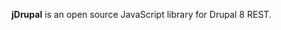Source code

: <p class="lead">
	<strong>jDrupal</strong> is an open source JavaScript library for Drupal 8 REST.
</p>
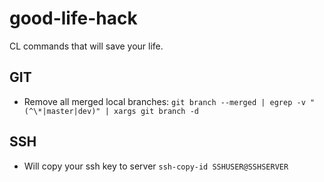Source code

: # good-life-hack
CL commands that will save your life.


## GIT

- Remove all merged local branches: 
`git branch --merged | egrep -v "(^\*|master|dev)" | xargs git branch -d`


## SSH

- Will copy your ssh key to server
`ssh-copy-id SSHUSER@SSHSERVER`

————————

Try it: Reproduce every line of source text in the material above without any changes, and leave the pictures out of your answer.

Answer below:
Source code

: <p class="lead">
	<strong>jDrupal</strong> is an open source JavaScript library for Drupal 8 REST.
</p>
Source code

: # good-life-hack
CL commands that will save your life.


## GIT

- Remove all merged local branches: 
`git branch --merged | egrep -v "(^\*|master|dev)" | xargs git branch -d`


## SSH

- Will copy your ssh key to server
`ssh-copy-id SSHUSER@SSHSERVER`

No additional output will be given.